Navigating Tomorrow: Reliably Assessing Large Language Models Performance on Future Event Prediction
It addresses the problem of predicting future events for applications in fields like finance and disaster management, but is incremental as it applies existing LLMs to a new domain.
This study evaluated the performance of several large language models (LLMs) on future event prediction tasks, assessing them across scenarios like affirmative vs. likelihood questioning, reasoning, and counterfactual analysis using a dataset of news articles before and after the models' training cutoff dates.

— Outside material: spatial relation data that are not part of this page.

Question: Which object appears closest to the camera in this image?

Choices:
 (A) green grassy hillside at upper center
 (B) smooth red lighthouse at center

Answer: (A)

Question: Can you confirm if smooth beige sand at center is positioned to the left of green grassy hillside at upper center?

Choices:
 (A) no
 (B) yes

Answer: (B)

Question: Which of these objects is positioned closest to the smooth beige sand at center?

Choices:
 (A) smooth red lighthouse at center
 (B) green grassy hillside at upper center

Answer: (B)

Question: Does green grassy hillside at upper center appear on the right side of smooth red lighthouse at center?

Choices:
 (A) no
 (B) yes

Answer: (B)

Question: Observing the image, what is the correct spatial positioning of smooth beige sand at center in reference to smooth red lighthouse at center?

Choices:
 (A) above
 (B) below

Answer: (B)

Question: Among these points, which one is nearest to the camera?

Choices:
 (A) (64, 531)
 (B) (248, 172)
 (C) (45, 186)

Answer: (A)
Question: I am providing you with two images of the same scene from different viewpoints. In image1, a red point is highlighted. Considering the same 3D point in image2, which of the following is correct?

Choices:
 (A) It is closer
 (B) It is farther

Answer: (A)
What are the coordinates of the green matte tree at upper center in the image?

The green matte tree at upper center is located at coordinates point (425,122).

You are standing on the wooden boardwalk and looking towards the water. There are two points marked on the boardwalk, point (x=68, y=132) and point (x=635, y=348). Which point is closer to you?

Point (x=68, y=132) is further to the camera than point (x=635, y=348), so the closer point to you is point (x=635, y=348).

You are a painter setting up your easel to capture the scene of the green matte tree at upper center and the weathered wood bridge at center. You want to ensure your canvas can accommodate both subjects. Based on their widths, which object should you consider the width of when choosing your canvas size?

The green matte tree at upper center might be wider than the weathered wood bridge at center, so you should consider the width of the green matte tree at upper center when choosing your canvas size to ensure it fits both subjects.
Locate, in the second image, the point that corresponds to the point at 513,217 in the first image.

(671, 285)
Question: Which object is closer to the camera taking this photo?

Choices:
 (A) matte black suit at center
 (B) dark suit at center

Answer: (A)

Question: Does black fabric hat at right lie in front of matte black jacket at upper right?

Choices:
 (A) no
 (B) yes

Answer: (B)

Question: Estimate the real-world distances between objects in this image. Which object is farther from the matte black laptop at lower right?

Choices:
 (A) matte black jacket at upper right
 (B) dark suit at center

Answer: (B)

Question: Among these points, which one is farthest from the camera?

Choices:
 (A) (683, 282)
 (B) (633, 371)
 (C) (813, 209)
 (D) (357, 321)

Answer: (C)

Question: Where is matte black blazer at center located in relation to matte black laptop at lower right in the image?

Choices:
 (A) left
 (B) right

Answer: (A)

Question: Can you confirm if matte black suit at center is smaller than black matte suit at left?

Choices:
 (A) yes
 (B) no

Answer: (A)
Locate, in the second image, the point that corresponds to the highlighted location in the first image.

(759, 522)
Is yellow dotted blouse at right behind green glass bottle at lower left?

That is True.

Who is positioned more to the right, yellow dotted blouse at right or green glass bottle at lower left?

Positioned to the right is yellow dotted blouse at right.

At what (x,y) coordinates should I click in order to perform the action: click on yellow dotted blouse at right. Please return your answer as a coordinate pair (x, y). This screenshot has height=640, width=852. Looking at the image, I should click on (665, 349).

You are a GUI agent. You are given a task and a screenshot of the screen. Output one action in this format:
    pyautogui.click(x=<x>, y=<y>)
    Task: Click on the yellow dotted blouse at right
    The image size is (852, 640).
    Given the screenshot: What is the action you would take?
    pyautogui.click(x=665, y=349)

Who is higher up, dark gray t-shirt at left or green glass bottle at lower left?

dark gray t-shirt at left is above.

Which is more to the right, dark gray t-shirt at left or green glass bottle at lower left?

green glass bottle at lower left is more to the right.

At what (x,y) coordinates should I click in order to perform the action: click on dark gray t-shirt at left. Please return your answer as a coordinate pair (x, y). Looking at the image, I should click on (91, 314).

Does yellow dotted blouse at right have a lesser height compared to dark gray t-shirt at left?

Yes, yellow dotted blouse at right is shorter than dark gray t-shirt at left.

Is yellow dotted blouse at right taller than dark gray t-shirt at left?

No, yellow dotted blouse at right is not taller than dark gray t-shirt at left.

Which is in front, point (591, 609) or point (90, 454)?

Predicting future events is an important activity with applications across multiple fields and domains. For example, the capacity to foresee stock market trends, natural disasters, business developments, or political events can facilitate early preventive measures and uncover new opportunities. Multiple diverse computational methods for attempting future predictions, including predictive analysis, time series forecasting, and simulations have been proposed. This study evaluates the performance of several large language models (LLMs) in supporting future prediction tasks, an under-explored domain. We assess the models across three scenarios: Affirmative vs. Likelihood questioning, Reasoning, and Counterfactual analysis. For this, we create a dataset1 by finding and categorizing news articles based on entity type and its popularity. We gather news articles before and after the LLMs training cutoff date in order to thoroughly test and compare model performance. Our research highlights LLMs potential and limitations in predictive modeling, providing a foundation for future improvements.